With ViDAR, tactical UAS systems previously relegated to watching contacts detected by other means can now be effective wide area search assets in their own right. “Tactical Unmanned Aerial Systems such as the Boeing Insitu ScanEagle have traditionally imaged the ocean surface through small, narrow swathe digital cameras, a tactic often described as ‘looking through a soda straw’,” said Sentient Vision’s Director of Business Development, Strategy and Partnerships, Simon Olsen.

“So small tactical UAVs in the maritime surveillance space have generally only been used to keep an eye on surface contacts detected by other means. “But in numerous major trials and operational deployments we have now demonstrated that ViDAR can provide a detection capability for the ScanEagle, that we can autonomously detect targets in the ocean in real time and provide a cue back to the operator. For the first time we’ve demonstrated that a tactical UAV with ViDAR can search vast expanses of ocean and autonomously detect very small targets at large ranges.”

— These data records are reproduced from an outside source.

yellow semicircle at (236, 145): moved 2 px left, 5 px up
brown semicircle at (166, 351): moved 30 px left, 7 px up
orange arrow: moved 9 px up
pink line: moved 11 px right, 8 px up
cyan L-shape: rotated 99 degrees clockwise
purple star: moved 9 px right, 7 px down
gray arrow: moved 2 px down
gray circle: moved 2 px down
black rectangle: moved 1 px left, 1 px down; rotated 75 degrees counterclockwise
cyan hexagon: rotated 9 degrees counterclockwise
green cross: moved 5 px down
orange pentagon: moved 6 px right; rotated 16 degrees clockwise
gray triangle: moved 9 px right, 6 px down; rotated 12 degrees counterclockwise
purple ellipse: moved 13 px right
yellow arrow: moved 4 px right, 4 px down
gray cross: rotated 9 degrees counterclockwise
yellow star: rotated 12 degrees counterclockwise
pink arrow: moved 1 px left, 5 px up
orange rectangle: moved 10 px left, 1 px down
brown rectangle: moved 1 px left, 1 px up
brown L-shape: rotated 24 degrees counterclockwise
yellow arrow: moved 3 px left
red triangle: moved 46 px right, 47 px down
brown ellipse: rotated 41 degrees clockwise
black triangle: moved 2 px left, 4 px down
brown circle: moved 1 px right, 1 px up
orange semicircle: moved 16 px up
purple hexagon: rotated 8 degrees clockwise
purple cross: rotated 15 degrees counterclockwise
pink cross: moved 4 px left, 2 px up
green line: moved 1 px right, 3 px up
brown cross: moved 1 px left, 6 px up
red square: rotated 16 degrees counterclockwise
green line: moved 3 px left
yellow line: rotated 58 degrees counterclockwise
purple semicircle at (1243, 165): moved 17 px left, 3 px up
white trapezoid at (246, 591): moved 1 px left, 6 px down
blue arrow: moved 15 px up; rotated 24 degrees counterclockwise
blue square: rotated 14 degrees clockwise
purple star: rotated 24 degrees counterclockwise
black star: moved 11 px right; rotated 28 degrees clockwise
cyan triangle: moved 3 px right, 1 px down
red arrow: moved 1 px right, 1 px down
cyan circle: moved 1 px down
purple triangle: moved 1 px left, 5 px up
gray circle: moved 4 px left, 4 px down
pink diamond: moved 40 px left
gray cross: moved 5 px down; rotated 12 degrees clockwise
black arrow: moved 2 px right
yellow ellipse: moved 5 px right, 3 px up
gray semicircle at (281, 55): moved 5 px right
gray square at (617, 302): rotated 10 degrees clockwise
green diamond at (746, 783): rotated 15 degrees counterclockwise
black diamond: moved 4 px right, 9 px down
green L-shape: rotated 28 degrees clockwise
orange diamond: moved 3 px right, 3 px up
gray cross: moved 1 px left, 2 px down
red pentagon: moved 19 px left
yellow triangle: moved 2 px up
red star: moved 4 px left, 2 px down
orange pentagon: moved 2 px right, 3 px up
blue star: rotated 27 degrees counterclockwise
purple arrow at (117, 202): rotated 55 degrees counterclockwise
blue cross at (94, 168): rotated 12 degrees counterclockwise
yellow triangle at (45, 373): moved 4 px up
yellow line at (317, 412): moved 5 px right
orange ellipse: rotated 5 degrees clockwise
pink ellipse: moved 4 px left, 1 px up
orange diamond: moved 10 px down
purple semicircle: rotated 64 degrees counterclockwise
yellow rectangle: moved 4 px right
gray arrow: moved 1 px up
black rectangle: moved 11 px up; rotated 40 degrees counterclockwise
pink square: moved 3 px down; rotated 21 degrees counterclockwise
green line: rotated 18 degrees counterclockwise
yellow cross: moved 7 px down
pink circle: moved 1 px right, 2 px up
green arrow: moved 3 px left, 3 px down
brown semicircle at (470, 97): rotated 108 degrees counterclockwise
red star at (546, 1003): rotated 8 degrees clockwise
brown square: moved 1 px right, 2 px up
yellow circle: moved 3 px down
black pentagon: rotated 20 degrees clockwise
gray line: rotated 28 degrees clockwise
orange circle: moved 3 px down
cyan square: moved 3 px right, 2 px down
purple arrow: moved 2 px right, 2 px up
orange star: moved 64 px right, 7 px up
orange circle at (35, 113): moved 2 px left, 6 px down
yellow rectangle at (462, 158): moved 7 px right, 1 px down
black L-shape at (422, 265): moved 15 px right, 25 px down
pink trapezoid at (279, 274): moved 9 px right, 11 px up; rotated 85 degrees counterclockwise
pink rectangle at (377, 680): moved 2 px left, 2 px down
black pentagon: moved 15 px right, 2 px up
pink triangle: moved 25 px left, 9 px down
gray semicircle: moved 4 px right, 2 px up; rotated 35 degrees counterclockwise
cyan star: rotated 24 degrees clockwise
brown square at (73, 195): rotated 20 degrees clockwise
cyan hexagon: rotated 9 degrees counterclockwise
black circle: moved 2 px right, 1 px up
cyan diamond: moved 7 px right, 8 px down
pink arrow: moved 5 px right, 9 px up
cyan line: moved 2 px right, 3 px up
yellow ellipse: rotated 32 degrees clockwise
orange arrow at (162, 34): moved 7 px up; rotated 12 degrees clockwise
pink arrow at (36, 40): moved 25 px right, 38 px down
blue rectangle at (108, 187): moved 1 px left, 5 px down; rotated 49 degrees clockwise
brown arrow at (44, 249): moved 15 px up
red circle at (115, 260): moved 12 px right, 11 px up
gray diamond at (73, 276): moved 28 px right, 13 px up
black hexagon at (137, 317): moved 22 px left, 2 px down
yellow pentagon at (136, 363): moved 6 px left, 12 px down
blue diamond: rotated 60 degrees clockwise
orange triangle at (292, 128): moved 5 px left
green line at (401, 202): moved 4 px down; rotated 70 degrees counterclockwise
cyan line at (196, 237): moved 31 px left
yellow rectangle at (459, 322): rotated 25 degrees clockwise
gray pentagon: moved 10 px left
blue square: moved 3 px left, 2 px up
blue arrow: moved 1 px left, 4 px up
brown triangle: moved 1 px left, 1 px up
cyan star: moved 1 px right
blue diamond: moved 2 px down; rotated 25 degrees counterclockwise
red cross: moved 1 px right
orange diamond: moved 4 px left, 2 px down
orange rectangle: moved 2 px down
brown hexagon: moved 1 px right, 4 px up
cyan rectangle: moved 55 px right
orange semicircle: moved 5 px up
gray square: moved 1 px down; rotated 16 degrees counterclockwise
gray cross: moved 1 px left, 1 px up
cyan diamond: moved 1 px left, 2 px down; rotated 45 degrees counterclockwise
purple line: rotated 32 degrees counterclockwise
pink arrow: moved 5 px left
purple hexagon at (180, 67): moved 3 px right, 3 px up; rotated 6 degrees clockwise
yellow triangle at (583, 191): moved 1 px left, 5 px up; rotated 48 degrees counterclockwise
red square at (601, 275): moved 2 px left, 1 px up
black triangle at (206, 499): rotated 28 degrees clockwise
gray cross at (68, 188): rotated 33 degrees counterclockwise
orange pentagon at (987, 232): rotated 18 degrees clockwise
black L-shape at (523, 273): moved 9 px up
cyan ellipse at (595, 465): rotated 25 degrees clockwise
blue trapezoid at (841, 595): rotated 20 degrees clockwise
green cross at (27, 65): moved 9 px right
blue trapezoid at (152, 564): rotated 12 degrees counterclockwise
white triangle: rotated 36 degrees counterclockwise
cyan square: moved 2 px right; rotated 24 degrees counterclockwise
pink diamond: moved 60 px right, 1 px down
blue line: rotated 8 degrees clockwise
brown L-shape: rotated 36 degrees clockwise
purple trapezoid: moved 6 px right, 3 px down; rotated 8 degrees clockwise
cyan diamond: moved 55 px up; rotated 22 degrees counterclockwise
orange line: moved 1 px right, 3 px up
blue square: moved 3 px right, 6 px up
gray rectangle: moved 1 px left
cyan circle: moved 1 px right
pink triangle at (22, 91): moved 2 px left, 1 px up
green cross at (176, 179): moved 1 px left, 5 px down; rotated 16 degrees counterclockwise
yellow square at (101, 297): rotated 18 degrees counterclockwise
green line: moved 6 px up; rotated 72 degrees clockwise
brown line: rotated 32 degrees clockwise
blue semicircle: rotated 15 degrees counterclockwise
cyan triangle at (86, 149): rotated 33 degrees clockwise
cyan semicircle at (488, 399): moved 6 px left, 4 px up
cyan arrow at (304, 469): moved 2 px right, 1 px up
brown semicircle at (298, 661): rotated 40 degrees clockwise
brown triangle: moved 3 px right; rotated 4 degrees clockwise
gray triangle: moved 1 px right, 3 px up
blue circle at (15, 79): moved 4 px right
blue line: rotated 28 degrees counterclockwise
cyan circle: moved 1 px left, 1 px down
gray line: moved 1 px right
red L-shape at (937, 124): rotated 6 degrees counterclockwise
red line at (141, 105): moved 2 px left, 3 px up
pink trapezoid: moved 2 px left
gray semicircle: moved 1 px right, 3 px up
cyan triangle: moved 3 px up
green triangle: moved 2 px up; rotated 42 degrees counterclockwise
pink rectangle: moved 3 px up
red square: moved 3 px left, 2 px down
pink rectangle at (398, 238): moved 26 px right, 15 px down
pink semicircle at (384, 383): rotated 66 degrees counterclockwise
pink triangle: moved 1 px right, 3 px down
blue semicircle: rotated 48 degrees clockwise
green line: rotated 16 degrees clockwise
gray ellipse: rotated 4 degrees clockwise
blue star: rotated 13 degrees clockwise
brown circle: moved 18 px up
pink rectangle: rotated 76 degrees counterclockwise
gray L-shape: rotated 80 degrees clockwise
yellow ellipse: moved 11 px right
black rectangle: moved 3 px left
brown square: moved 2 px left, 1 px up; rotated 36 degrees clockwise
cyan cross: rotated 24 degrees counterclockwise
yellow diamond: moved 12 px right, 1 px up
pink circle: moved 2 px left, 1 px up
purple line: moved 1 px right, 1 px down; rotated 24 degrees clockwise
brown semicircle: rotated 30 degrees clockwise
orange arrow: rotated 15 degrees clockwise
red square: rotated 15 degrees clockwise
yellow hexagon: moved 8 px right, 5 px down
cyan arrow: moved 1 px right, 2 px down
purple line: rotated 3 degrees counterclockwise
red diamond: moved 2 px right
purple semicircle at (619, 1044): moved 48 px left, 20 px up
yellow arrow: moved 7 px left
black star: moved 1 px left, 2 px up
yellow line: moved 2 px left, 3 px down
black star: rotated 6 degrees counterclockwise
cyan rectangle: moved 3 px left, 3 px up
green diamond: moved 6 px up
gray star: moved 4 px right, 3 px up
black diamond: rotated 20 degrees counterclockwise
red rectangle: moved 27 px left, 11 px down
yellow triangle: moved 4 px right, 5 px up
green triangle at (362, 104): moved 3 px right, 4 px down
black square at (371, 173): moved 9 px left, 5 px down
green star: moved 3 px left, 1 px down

In a September 2016 USCG trial ViDAR detected a 40-foot boat moving at 25 knots, at a range of 17.7 nautical miles. The system also detected a life raft at 3.7 nautical miles and the USCG “Oscar”, a mannequin designed to represent a person in the water, at 1.5. nautical miles. ViDAR has detected an airborne helicopter at 3.5 nautical miles and the periscope of a submerged submarine at 7.5. “At the tactical level ViDAR reduces the workload for sensor operators and increases the probability of a successful contact, particularly on long and intense sorties,” Olsen said. “Its ability to detect and display objects in the water that may not be readily visible to the human eye reduces a sensor operator’s workload, allowing them more mental acuity to manage the mission and maintain situational awareness.

“But at the strategic level ViDAR has the power to change acquisition decisions in hardware and aircraft, to change capability mixes,” he said. “Offshore patrol vessels previously dependent on shore-based aerial surveillance can now deploy their own. What could previously only be accomplished with a manned aircraft can now be accomplished with a tactical unmanned aerial system, and missions that previously needed large aircraft can now be accomplished with smaller, more cost-effective airframes or helicopters.

“ViDAR brings wide area maritime surveillance and detection within the reach of operators for whom this type of capability was previously outside the realms of technical possibility. It combines the most effective capabilities of both radar and optical sensors, without the limitations of either.”


Sentient Vision Systems develops and deploys computer vision solutions for defense and civil applications. Since 1999 Sentient has specialized in video analytics with a primary focus on the development of automated detection software for full motion video. With over 1,000 systems deployed, Sentient’s solutions enhance the performance of EO/IR operations for many agencies and forces worldwide.